ICS has a steering committee entirely composed of past and future Turing Award winners, so surely they know what they are doing. A common complaint I heard, however, was that it isn’t clear exactly what the motivations and the goals of this conference are, what papers are being sought (surely you cannot fill up a 30-paper conference with first papers, each opening up a new area), and so on.

Helpfully, Oded Goldreich, one of the promoters of ICS, has written a statement about the goals ICS, as well as a longer essay on What is wrong with STOC and FOCS. The arguments made in the essay are Oded’s motivations for the new conference.

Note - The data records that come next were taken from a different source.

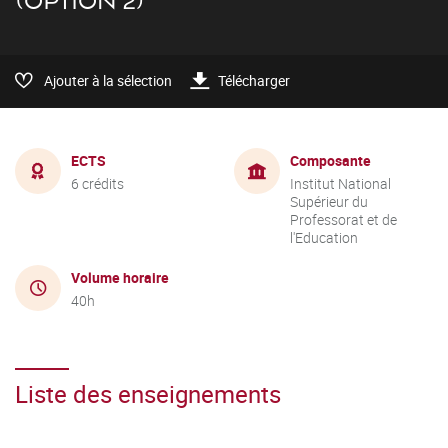
(OPTION 2)
Ajouter à la sélection
Télécharger
ECTS
Composante
6 crédits
Institut National
Supérieur du
Professorat et de
l'Education
Volume horaire
40h
Liste des enseignements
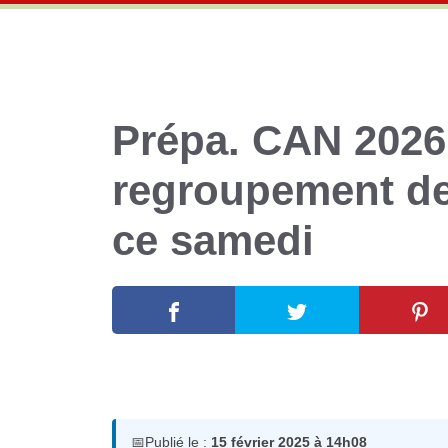
Prépa. CAN 2026 
regroupement de
ce samedi
15 février 2025
par
Romuald A.
📅
Publié le :
15 février 2025 à 14h08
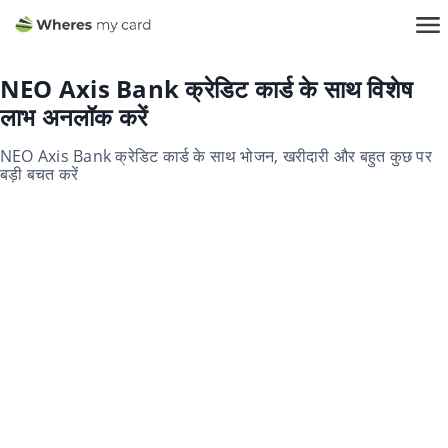
NEO Axis Bank क्रेडिट कार्ड के साथ विशेष
लाभ अनलॉक करें
NEO Axis Bank क्रेडिट कार्ड के साथ भोजन, खरीदारी और बहुत कुछ पर
बड़ी बचत करें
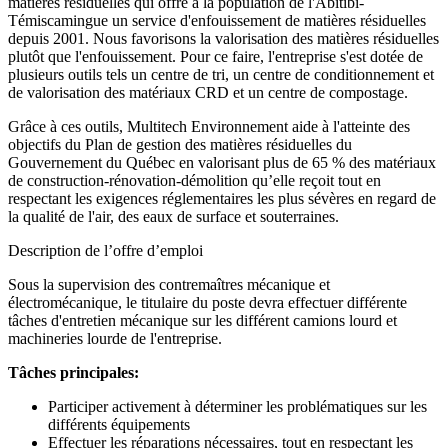
matières résiduelles qui offre à la population de l'Abitibi-
Témiscamingue un service d'enfouissement de matières résiduelles
depuis 2001. Nous favorisons la valorisation des matières résiduelles
plutôt que l'enfouissement. Pour ce faire, l'entreprise s'est dotée de
plusieurs outils tels un centre de tri, un centre de conditionnement et
de valorisation des matériaux CRD et un centre de compostage.
Grâce à ces outils, Multitech Environnement aide à l'atteinte des
objectifs du Plan de gestion des matières résiduelles du
Gouvernement du Québec en valorisant plus de 65 % des matériaux
de construction-rénovation-démolition qu’elle reçoit tout en
respectant les exigences réglementaires les plus sévères en regard de
la qualité de l'air, des eaux de surface et souterraines.
Description de l’offre d’emploi
Sous la supervision des contremaîtres mécanique et
électromécanique, le titulaire du poste devra effectuer différente
tâches d'entretien mécanique sur les différent camions lourd et
machineries lourde de l'entreprise.
Tâches principales:
Participer activement à déterminer les problématiques sur les
différents équipements
Effectuer les réparations nécessaires, tout en respectant les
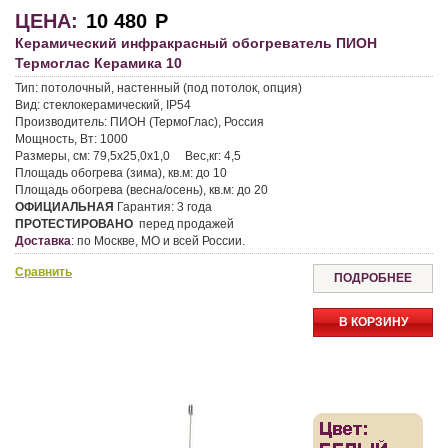
ЦЕНА:
10 480
Р
Керамический инфракрасный обогреватель ПИОН
Термоглас Керамика 10
Тип:
потолочный, настенный (под потолок, опция)
Вид:
стеклокерамический, IP54
Производитель:
ПИОН (ТермоГлас), Россия
Мощность, Вт:
1000
Размеры, см:
79,5х25,0х1,0
Вес,кг:
4,5
Площадь обогрева (зима), кв.м:
до 10
Площадь обогрева (весна/осень), кв.м:
до 20
ОФИЦИАЛЬНАЯ
Гарантия:
3 года
ПРОТЕСТИРОВАНО
перед продажей
Доставка
:
по Москве, МО и всей России.
Сравнить
ПОДРОБНЕЕ
В КОРЗИНУ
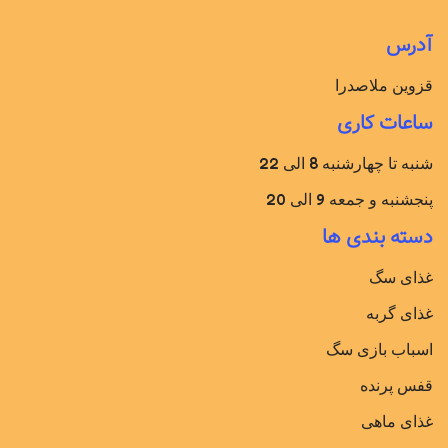
آدرس
قزوین ملاصدرا
ساعات کاری
شنبه تا چهارشنبه 8 الی 22
پنجشنبه و جمعه 9 الی 20
دسته بندی ها
غذای سگ
غذای گربه
اسباب بازی سگ
قفس پرنده
غذای ماهی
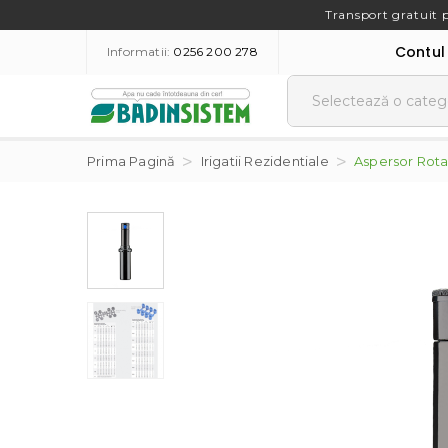
Transport gratuit 
Contul
Informatii:
0256 200 278
Prima Pagină
Irigatii Rezidentiale
Aspersor Rotat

As I have said before, I agree with the importance of conceptual innovations, and of simplicity, but I disagree with the claim that our current review system undervalues such points. Hence, I think that initiatives such as the “letter on conceptual contributions” and now ICS will not correct an imbalance, but rather will create an imbalance, penalizing the necessary, hard, and unglamorous technical work by which we understand new ideas, exploit and simplify their applications, and create the conditions such that the next new ideas are “in the air” and the right person at the right time can get them, and so on.

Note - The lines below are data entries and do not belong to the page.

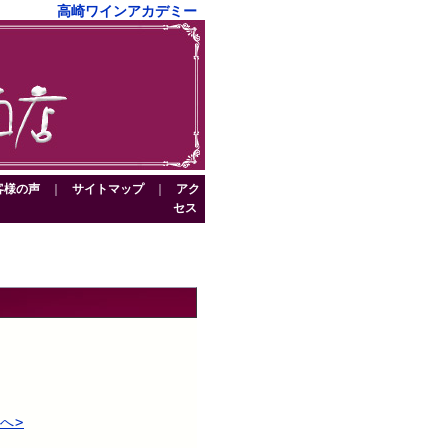
高崎ワインアカデミー
客様の声
｜
サイトマップ
｜
アク
セス
へ>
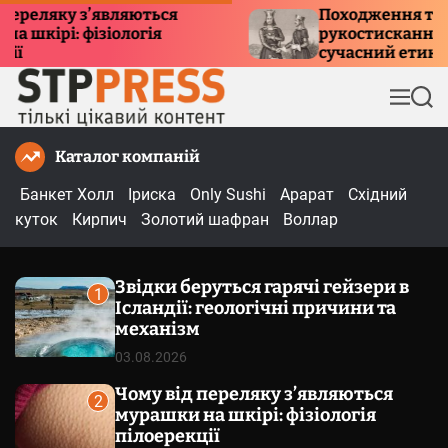
П
еляку з’являються
Походження традиц
кірі: фізіологія
рукостискання: істо
е
сучасний етикет
р
е
М
П
й
е
о
т
н
ш
Каталог компаній
и
ю
у
к
д
Банкет Холл
Іриска
Only Sushi
Арарат
Східний
о
куток
Кирпич
Золотий шафран
Воллар
в
м
Звідки беруться гарячі гейзери в
і
1
Ісландії: геологічні причини та
с
механізм
т
03.08.2026
у
Чому від переляку з’являються
2
мурашки на шкірі: фізіологія
пілоерекції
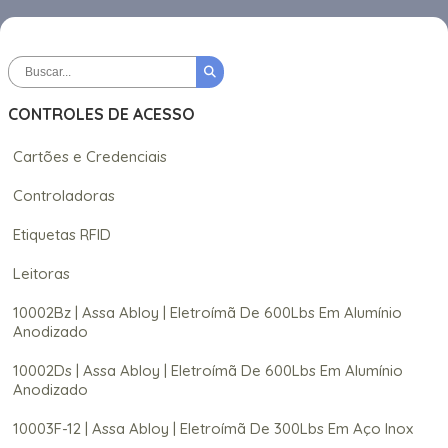
CONTROLES DE ACESSO
Cartões e Credenciais
Controladoras
Etiquetas RFID
Leitoras
10002Bz | Assa Abloy | Eletroímã De 600Lbs Em Alumínio
Anodizado
10002Ds | Assa Abloy | Eletroímã De 600Lbs Em Alumínio
Anodizado
10003F-12 | Assa Abloy | Eletroímã De 300Lbs Em Aço Inox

Changes I’d like to see in STOC/FOCS

  • Create a “test of time award” going to the paper from the STOC/FOCS ten years prior which has best stood the test of time;
  • Reverse the trend of theoretical cryptography becoming the new computational geometry, splitting off into a self-contained community;
  • Increase the size of the program committee so that no PC member has to review more than 30 papers;
  • Allow PC members to submit papers;
  • Videotape the talks and post them on the web;
  • Hold either STOC or FOCS in Asia at least once;
  • Hold STOC and FOCS in Canada more often;
  • Always have beer at the business meeting and drinks at the reception. No exceptions;
  • Make it a rule that the PC Chair and the local organizer can present at most one piece of statistical data each at the business meeting; their presentations cannot exceed five minutes in total.

On a more practical note:

  • Let a substantial part of the discussion at the physical PC meeting be “caucus” groups in which clusters of papers in a related areas are discussed by the experts, and the controversial papers can be discussed at a technical level. There are about 15 hours of work in a two-day meeting, devoted to the discussion of 100+ papers plus several meta-questions, so most papers must be discussed in less than 10 minutes. With such time constraints, and with a group of 20+ people, the discussion of a controversial paper becomes a debate, in which the point is winning. In a smaller context, in which everybody understands the paper, it is easier to reach a consensus.